Technologies such as artificial intelligence, the distributed ledgers, and big data are enabling new business modes that across financial services industry and its supply chains at breakneck speeds and is leaving regulators fighting to keep pace with the changes.
In a recent note published by the World Federation of Exchanges, the global industry body called for regulators and authorities to work actively with the industry when writing and implementing new regulations and standards regarding market infrastructure.
“New technologies can benefit both individual consumers and firms by enabling greater access to financial services, choice, efficiency, and a more competitive landscape,” wrote the authors of the note. “However, they can also introduce risks, including operational, data privacy, and cyber-related. Exchanges and post-trade infrastructure providers are considering how to use these technologies to offer new services, improve operational efficiency and cut costs while ensuring the markets remain safe and resilient.”
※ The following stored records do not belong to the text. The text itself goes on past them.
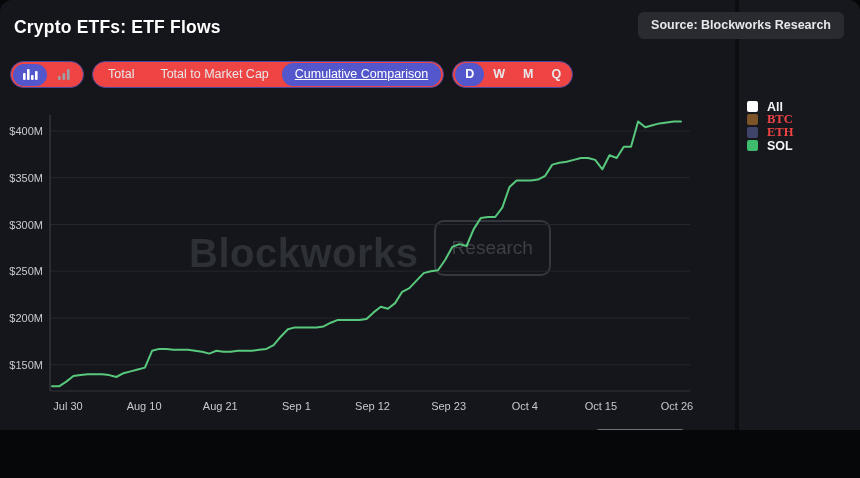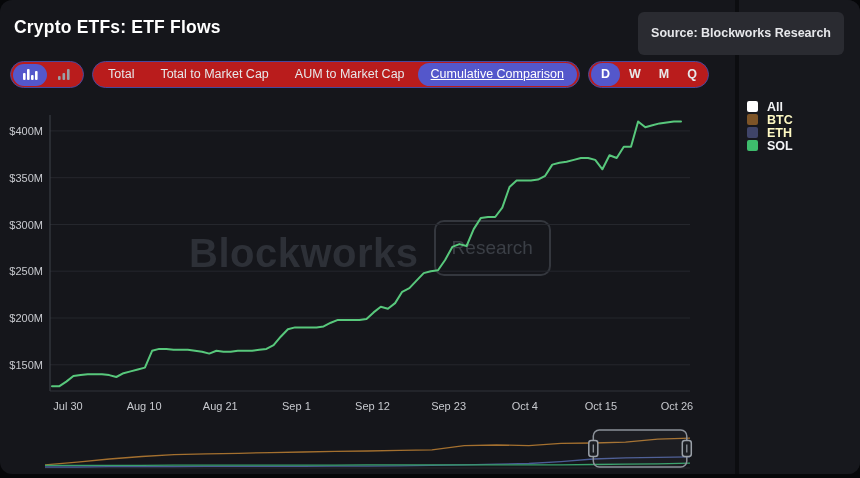--- a/index.html
+++ b/index.html
@@ -3,7 +3,7 @@
 <meta charset="utf-8">
 <style>
   html,body{margin:0;padding:0;background:#060709;font-family:"Liberation Sans",sans-serif;}
-  #stage{position:relative;width:860px;height:478px;background:#060709;overflow:hidden;}
+  #stage{position:relative;width:860px;height:430px;background:#060709;overflow:hidden;}
   #card{position:absolute;left:0;top:0;width:860px;height:474px;background:#15161b;border-radius:12px;}
   #seam{position:absolute;left:735px;top:0;width:4px;height:474px;background:#0c0d10;}
   #legend-panel{position:absolute;left:739px;top:0;width:121px;height:474px;background:#17181d;border-radius:0 12px 12px 0;}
The seven high-level principles developed by the organization’s Fintech Working Group, which the industry body established in 2017, include:
- In general, innovation should be market-driven and not be constrained by unnecessarily by regulation;
- Legislation, rules, and practices should only be adopted if strictly required; the scope of existing regulations should be broadly sufficient to extend to many or most potential FinTech initiative;
- Any regulatory approach should encourage innovation while ensuring investor protection and system stability;
- While the technology itself may present unique risks, the underlying principles of outsourcing remain sound and appropriate and so regulated entities use of new FinTech applications and solutions should be consistent with the outsourcing of any other function in the absence of other regulatory impact;
- There should be open, regular and proactive dialogue between regulators and the market in order for authorities to understand the technology which unpins FinTech applications, and ensure the existence of any appropriate regulatory framework;
- FinTech innately international with global applications and uses; regulatory principles and/or guidelines, therefore, be developed at the global level to reflect the increasingly global nature of markets; and
- There should be consistency in the application of rules to both incumbents and new FinTech entrants in the interests of maintaining the integrity, stability, and fairness, of the system.
The WFE also recommended in its note that regulators work to harmonize their fintech regulations globally so that they could promote common standards that are as consistent as possible while being sufficiently flexible and workable.